■ WHAT TO DO ■
Starting at the beginning of the data and stopping after the line that contains "współczesnego mentoringu.", rewrite those lines and replace "zamieszania" with "nieporozumień". Leave everything else unchanged.

** TASK DATA follows **

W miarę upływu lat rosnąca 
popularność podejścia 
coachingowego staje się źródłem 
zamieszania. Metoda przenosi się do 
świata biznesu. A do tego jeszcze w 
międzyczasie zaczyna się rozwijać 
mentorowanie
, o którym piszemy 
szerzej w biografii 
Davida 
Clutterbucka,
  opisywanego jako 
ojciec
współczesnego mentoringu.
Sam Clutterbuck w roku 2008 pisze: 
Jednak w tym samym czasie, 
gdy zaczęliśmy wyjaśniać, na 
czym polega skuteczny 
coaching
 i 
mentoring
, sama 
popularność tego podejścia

** End of TASK DATA **

■ SOLUTION TO THE PROBLEM ■
W miarę upływu lat rosnąca 
popularność podejścia 
coachingowego staje się źródłem 
nieporozumień. Metoda przenosi się do 
świata biznesu. A do tego jeszcze w 
międzyczasie zaczyna się rozwijać 
mentorowanie
, o którym piszemy 
szerzej w biografii 
Davida 
Clutterbucka,
  opisywanego jako 
ojciec
współczesnego mentoringu.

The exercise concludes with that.